Information shown: Begin

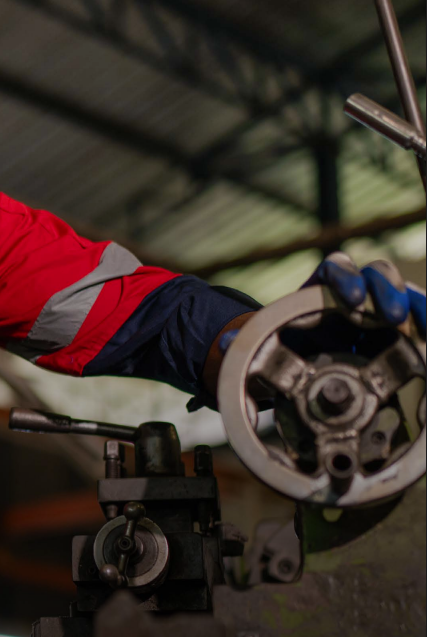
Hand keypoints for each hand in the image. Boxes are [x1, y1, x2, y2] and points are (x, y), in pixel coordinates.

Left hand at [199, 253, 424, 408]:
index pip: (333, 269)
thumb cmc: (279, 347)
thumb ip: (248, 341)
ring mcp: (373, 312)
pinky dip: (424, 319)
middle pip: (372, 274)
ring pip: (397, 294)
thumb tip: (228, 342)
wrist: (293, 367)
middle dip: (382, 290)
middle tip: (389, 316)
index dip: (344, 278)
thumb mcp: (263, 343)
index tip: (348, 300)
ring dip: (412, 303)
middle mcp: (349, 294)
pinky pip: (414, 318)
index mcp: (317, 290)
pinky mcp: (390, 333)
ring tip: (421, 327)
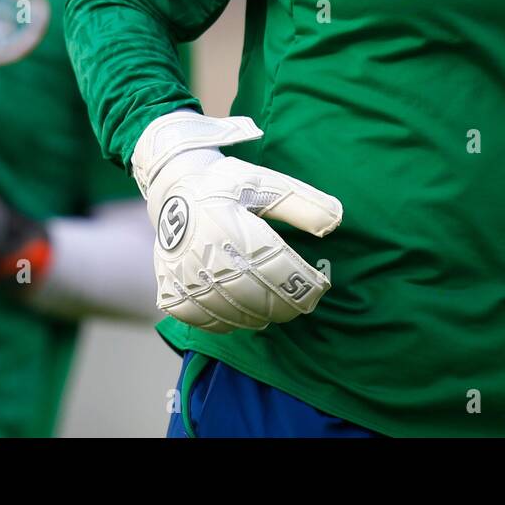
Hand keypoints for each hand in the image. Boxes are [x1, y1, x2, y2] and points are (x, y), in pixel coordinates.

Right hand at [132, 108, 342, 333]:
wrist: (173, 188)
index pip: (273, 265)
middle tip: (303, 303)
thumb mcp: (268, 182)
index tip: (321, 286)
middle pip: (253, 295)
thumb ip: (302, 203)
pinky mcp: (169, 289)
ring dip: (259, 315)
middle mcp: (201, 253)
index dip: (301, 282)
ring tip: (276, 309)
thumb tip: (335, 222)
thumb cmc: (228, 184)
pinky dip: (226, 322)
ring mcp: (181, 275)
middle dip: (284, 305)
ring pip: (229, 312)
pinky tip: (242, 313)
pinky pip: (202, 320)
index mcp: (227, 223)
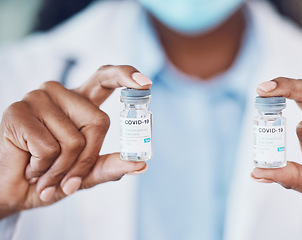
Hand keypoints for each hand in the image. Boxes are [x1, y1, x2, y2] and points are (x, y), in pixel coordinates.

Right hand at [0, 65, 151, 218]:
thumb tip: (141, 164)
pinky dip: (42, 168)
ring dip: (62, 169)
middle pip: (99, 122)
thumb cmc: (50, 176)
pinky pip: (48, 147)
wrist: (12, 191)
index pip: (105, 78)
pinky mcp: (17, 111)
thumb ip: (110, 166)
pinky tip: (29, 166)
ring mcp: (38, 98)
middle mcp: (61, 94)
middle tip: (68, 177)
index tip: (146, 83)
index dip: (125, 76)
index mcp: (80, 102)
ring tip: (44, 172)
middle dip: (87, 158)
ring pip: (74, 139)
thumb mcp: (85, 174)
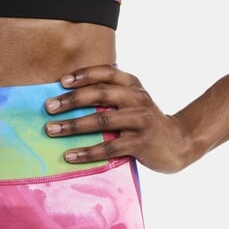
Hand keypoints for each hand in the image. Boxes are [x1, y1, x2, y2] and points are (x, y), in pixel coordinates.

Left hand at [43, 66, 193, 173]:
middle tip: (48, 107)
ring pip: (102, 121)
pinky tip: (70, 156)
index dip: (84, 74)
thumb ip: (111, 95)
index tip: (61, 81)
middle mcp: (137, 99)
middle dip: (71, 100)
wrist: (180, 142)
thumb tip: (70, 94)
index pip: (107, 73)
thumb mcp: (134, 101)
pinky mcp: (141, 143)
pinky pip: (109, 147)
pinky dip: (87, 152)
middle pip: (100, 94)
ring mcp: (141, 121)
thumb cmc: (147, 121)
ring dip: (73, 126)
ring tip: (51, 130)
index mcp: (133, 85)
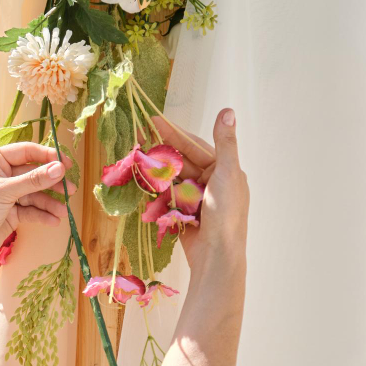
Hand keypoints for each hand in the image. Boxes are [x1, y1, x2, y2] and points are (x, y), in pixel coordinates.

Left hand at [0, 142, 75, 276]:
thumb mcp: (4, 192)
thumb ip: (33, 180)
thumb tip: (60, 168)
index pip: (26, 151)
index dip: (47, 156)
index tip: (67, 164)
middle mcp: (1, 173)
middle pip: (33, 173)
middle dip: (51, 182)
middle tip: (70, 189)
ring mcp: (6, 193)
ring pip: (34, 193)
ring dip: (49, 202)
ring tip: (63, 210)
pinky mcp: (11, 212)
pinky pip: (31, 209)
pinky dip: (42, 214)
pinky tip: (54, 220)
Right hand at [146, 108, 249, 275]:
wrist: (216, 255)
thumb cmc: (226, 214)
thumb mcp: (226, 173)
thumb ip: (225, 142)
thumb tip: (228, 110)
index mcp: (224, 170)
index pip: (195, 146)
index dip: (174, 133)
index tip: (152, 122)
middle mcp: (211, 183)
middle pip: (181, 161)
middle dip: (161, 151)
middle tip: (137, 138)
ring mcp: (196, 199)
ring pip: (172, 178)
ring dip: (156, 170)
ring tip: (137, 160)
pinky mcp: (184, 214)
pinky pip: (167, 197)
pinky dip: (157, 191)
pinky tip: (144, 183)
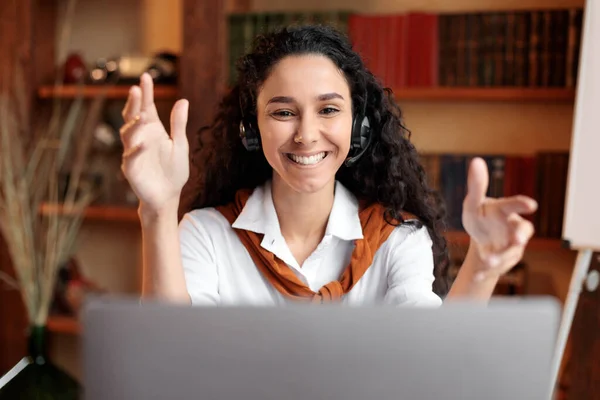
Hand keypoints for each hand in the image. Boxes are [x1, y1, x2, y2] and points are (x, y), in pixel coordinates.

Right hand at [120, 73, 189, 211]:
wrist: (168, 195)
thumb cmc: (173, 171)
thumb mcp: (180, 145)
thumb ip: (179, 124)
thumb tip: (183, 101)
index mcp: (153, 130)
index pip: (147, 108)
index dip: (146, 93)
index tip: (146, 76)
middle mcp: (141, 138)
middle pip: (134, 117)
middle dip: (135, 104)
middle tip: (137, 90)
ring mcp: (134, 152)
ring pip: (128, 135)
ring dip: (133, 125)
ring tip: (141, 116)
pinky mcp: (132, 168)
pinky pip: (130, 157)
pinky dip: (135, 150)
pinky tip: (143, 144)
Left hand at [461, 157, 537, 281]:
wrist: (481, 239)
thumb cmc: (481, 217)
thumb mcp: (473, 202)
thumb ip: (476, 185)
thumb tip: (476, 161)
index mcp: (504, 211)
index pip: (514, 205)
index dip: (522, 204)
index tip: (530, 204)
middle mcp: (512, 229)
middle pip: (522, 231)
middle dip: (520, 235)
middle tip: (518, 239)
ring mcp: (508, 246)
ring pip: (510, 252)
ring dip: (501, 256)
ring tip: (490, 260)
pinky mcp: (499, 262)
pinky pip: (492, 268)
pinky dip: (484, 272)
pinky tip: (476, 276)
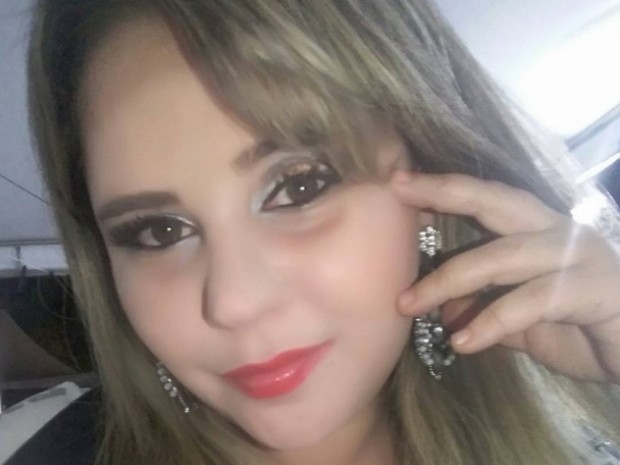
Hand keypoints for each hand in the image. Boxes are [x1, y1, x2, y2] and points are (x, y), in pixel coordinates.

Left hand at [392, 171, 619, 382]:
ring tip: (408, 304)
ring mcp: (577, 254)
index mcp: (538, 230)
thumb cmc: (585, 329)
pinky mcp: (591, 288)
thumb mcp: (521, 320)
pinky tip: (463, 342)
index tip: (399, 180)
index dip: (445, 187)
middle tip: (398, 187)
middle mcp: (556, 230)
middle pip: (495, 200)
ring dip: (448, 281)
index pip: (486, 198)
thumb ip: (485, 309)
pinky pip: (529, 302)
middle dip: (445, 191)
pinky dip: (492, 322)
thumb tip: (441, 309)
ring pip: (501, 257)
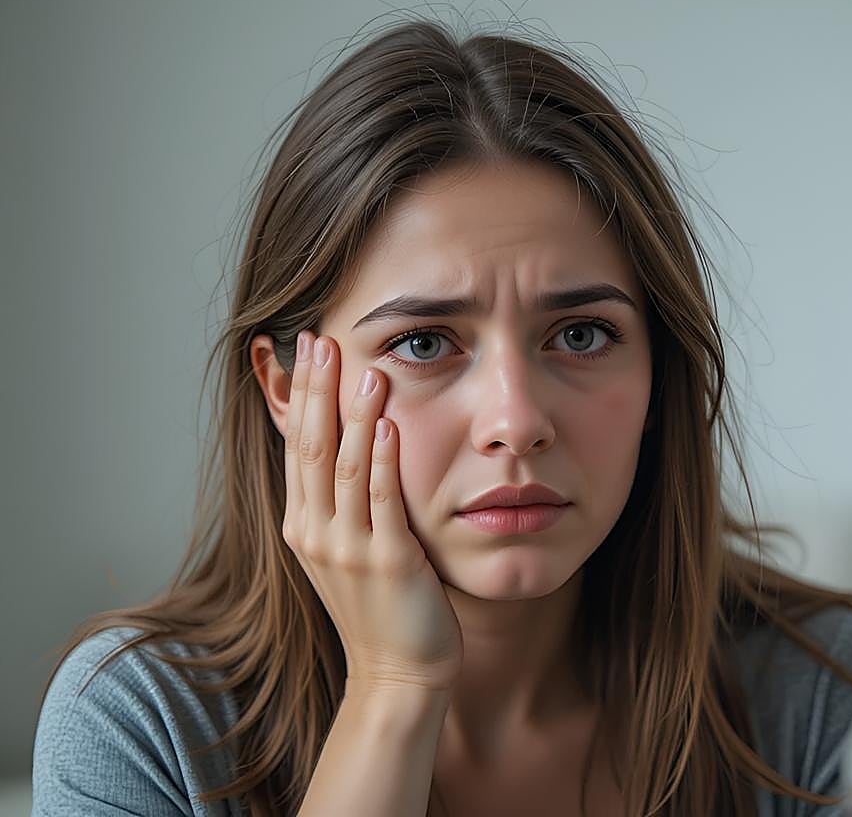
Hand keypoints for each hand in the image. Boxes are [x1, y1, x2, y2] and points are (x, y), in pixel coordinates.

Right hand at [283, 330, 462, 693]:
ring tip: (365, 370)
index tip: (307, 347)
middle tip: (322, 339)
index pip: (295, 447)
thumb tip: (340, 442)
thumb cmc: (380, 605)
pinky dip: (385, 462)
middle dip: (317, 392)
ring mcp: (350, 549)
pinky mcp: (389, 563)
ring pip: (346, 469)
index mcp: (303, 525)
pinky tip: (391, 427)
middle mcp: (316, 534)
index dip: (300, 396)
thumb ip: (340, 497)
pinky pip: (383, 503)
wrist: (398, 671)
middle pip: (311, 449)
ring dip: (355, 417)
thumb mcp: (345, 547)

Information shown: End

→ **Your goal**: Transcribe the records word for word and include no pictures.

→ **Exercise answer**:
Hand keypoints for each hand in the image. Boxes are [x1, y1, x2, y2] and points are (x, y), in pixel coordinates.

Left hand at [199, 253, 424, 408]:
index pip: (333, 269)
thumb cmc: (279, 347)
thumb ip: (248, 341)
ring mcp: (373, 312)
pinky dip: (424, 319)
middle pip: (372, 274)
ring pip: (397, 294)
thumb tip: (228, 342)
wrist: (293, 367)
middle dip: (382, 290)
middle tip: (389, 316)
index dip: (344, 278)
thumb mcp: (263, 343)
index tip: (348, 300)
ring dip: (412, 303)
middle mcp: (349, 294)
pinky pip: (414, 318)
index mcp: (317, 290)
pinky mcp: (390, 333)
ring tip: (421, 327)
Hand keypoints for each hand in the image. Boxes are [x1, y1, x2, y2] and points are (x, y), in pixel coordinates.

Right hand at [132, 108, 342, 333]:
wrist: (173, 188)
index pip: (273, 265)
middle tip: (303, 303)
thumb mcp: (268, 182)
index tip: (321, 286)
middle pip: (253, 295)
thumb ip: (302, 203)
pinky mcp: (169, 289)
ring dip: (259, 315)
middle mcp: (201, 253)
index dip: (301, 282)
ring tip: (276, 309)
thumb tip: (335, 222)
thumb cmc: (228, 184)
pinky dip: (226, 322)
ring mcp: (181, 275)
middle dip: (284, 305)
ring pip: (229, 312)
pinky tip: (242, 313)
pinky pip: (202, 320)
index mcp: (227, 223)
Hand keypoints for each hand in the image. Boxes are [x1, y1, x2, y2] and points are (x, y), in pixel coordinates.

Right hand at [0, 65, 151, 218]:
thumb tip: (141, 164)
pinky dip: (42, 168)
ring dip: (62, 169)
middle pip: (99, 122)
thumb cmc: (50, 176)
pinky pip: (48, 147)
wrist: (12, 191)
index pip: (105, 78)
pinky mcp: (17, 111)
thumb ip: (110, 166)
pinky tip: (29, 166)
ring mcp: (38, 98)
middle mcp: (61, 94)
middle tip: (68, 177)
index tip: (146, 83)
index dip: (125, 76)
index mcp: (80, 102)
ring tip: (44, 172)
middle dip: (87, 158)
ring pip: (74, 139)
thumb mcp: (85, 174)
Hand keypoints for each hand in the image. Boxes are [x1, y1, x2, y2] and points are (x, y), in pixel coordinates.

Left hand at [43, 66, 193, 173]:
middle tip: (48, 107)
ring pip: (102, 121)
pinky tip: (70, 156)
index dip: (84, 74)
thumb ip: (111, 95)
index tip: (61, 81)
middle mcp: (137, 99)
middle dip: (71, 100)
wrist: (180, 142)
thumb tip: (70, 94)
index pip: (107, 73)
thumb mcp: (134, 101)
pinky mcp: (141, 143)
pinky pip: (109, 147)
pinky dip: (87, 152)
middle pip: (100, 94)
ring mcp: (141, 121)
thumb cmc: (147, 121)
ring dip: (73, 126)
ring tip: (51, 130)
index mcp: (133, 85)
Hand keypoints for each hand in the image. Boxes are [x1, y1, x2, y2] and points are (x, y), in pixel coordinates.

Left hand at [0, 142, 75, 276]:
thumb mcp: (4, 192)
thumb ip: (33, 180)
thumb tip: (60, 168)
index pip: (26, 151)
index dip: (47, 156)
index tip: (67, 164)
middle mcp: (1, 173)
middle pip: (33, 173)
middle dip: (51, 182)
middle tip: (70, 189)
ring mcp: (6, 193)
ring pip: (34, 193)
ring dip: (49, 202)
ring tip: (63, 210)
pinky mcp: (11, 212)
pinky pip: (31, 209)
pinky dip: (42, 214)
pinky tip: (54, 220)
Right hand at [146, 108, 249, 275]:
wrist: (216, 255)
thumb cmc: (226, 214)
thumb mcp: (226, 173)
thumb ip: (225, 142)
thumb tip: (228, 110)
index mcp: (224, 170)
index pip: (195, 146)
index dip: (174, 133)
index tip: (152, 122)
middle mcp: (211, 183)
middle pip: (181, 161)
middle dip: (161, 151)
middle tip: (137, 138)
ring mcp: (196, 199)
ring pip: (172, 178)
ring dip: (156, 170)
ring tip: (137, 160)
pinky mcp: (184, 214)
pinky pip: (167, 197)
pinky dip: (157, 191)
pinky tip: (144, 183)
Hand keypoints for each hand in the image. Boxes are [x1, y1, x2, y2] and points are (x, y), in pixel coordinates.

Right hand at [120, 73, 189, 211]:
wrist: (168, 195)
thumb cmc: (173, 171)
thumb mcp: (180, 145)
thumb ip: (179, 124)
thumb tip: (183, 101)
index mcp: (153, 130)
index pip: (147, 108)
index dip: (146, 93)
index tip: (146, 76)
middle mcp: (141, 138)
middle pip: (134, 117)
middle dip: (135, 104)
middle tip: (137, 90)
ring mcp: (134, 152)
ring pip: (128, 135)
ring dip: (133, 125)
ring tip: (141, 116)
pinky mcp: (132, 168)
pinky pip: (130, 157)
pinky dip: (135, 150)
pinky tip: (143, 144)
Left hand at [461, 157, 537, 281]:
wrist: (481, 239)
thumb cmc: (481, 217)
thumb mcp: (473, 202)
thumb ip: (476, 185)
thumb tip: (476, 161)
index mcp: (504, 211)
index pip: (514, 205)
index dip: (522, 204)
index tip: (530, 204)
middle mcp: (512, 229)
middle pip: (522, 231)
middle dip: (520, 235)
middle tip: (518, 239)
ring mcp: (508, 246)
ring pip: (510, 252)
ring dip: (501, 256)
ring tip: (490, 260)
pinky mcp: (499, 262)
pinky pip: (492, 268)
pinky dip: (484, 272)
pinky tip: (476, 276)
Hand keypoints for each hand in the image. Boxes are [x1, y1, x2, y2] and points are (x, y), in pixel coordinates.

Left hand at [392, 171, 619, 382]:
ring tip: (408, 304)
ring mcp: (577, 254)
index mcp: (538, 230)
thumb cmc: (585, 329)
pinky mcp: (591, 288)
thumb mcp: (521, 320)
pinky tip: (463, 342)
index tip: (399, 180)
index dip: (445, 187)
middle tip: (398, 187)
middle mcp: (556, 230)
middle pip: (495, 200)
ring dip: (448, 281)
index pip: (486, 198)
thumb ip: (485, 309)
pinky pip: (529, 302)
middle dip: (445, 191)
pinky dip: (492, 322)
thumb tip: (441, 309)
ring pip: (501, 257)
Hand keypoints for each hand in the image. Boxes are [x1, y1, x2, y2] and points are (x, y), in pixel coordinates.

Right hand at [283, 330, 462, 693]:
ring tip: (365, 370)
index tip: (307, 347)
middle tip: (322, 339)
index pip: (295, 447)
thumb tip: (340, 442)
thumb cmc: (380, 605)
pinky dip: (385, 462)
middle dip: (317, 392)
ring mcp: (350, 549)
pinky mcp: (389, 563)
ring pip: (346, 469)
index mcp: (303, 525)
pinky tip: (391, 427)
middle mcp: (316, 534)
index dip: (300, 396)
thumb ip: (340, 497)
pinky pip: (383, 503)
wrist: (398, 671)
middle pip: (311, 449)
ring dip: (355, 417)
thumb mcp: (345, 547)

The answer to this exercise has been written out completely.